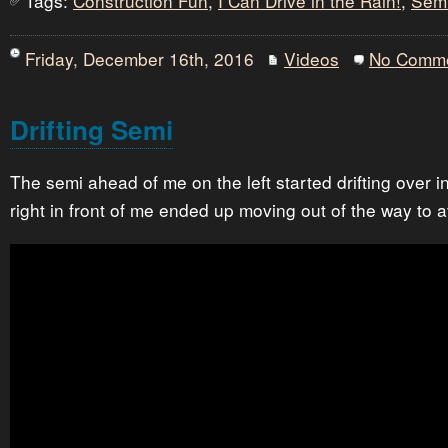
Tags:
Construction Fun
,
I Can Drive in the Rain!
,
Sem
Friday, December 16th, 2016
Videos
No Comm
Drifting Semi
The semi ahead of me on the left started drifting over i
right in front of me ended up moving out of the way to 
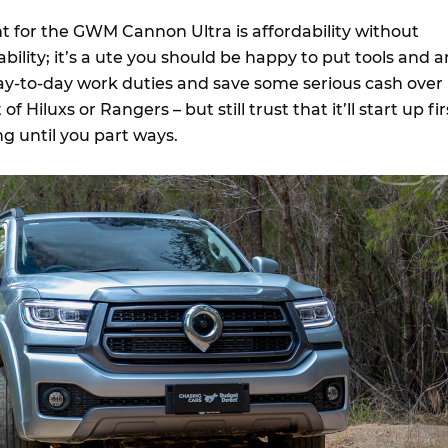
nt for the GWM Cannon Ultra is affordability without
lity; it’s a ute you should be happy to put tools and a
day-to-day work duties and save some serious cash over
of Hiluxs or Rangers – but still trust that it’ll start up fir
g until you part ways.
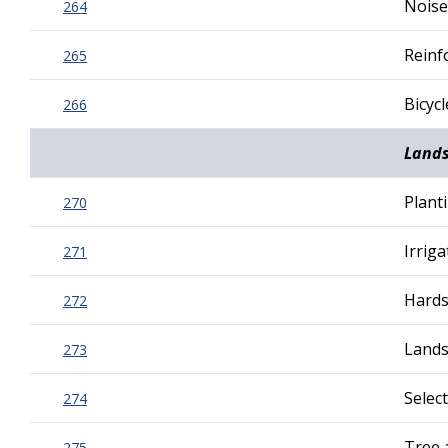
Noise
264
Reinf
265
Bicyc
266
Land
Plant
270
Irrig
271
Hards
272
Lands
273
Selec
274
Tree 
275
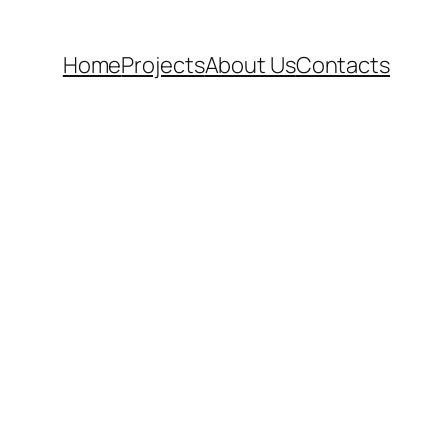
Home
Projects
About Us
Contacts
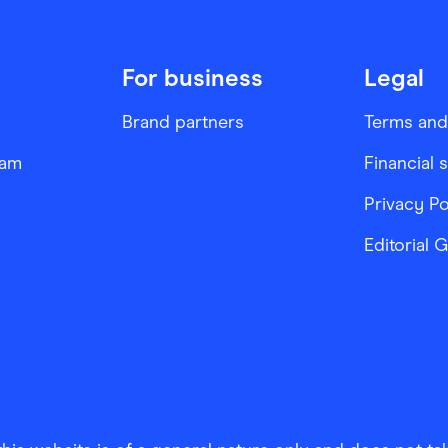
For business
Legal
Brand partners
Terms and
ram
Financial 
Privacy Po
Editorial 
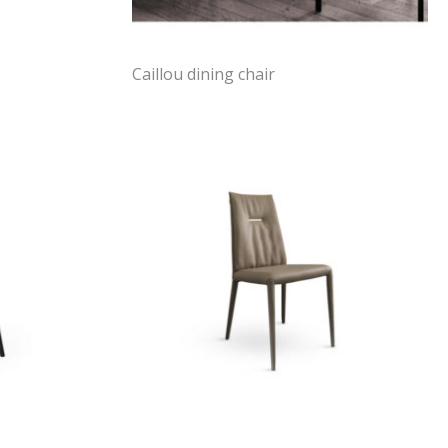
Caillou dining chair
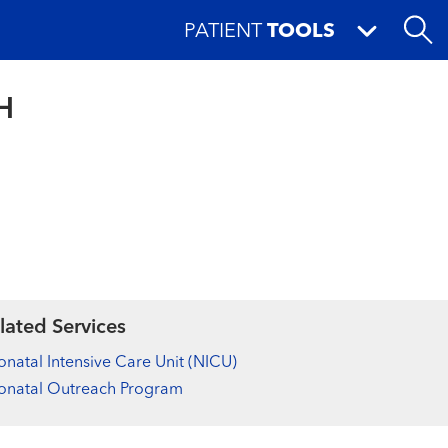
PATIENT
TOOLS
H
lated Services
natal Intensive Care Unit (NICU)
onatal Outreach Program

※ ※ ※

*What is expected:* Copy the text in the data above line for line and without any changes, leaving out the pictures.

*Solution:*
Tags:
Construction Fun
,
I Can Drive in the Rain!
,
Sem
Friday, December 16th, 2016
Videos
No Comm
Drifting Semi
The semi ahead of me on the left started drifting over i
right in front of me ended up moving out of the way to 
nt for the GWM Cannon Ultra is affordability without
lity; it’s a ute you should be happy to put tools and a
day-to-day work duties and save some serious cash over
of Hiluxs or Rangers – but still trust that it’ll start up fir
g until you part ways.
Noise
264
Reinf
265
Bicyc
266
Land
Plant
270
Irrig
271
Hards
272
Lands
273
Selec
274
Tree 
275
Home
Projects
About Us
Contacts
For business
Legal
Brand partners
Terms and
ram
Financial 
Privacy Po
Editorial 
Caillou dining chair
PATIENT
TOOLS
H
lated Services
natal Intensive Care Unit (NICU)
onatal Outreach Program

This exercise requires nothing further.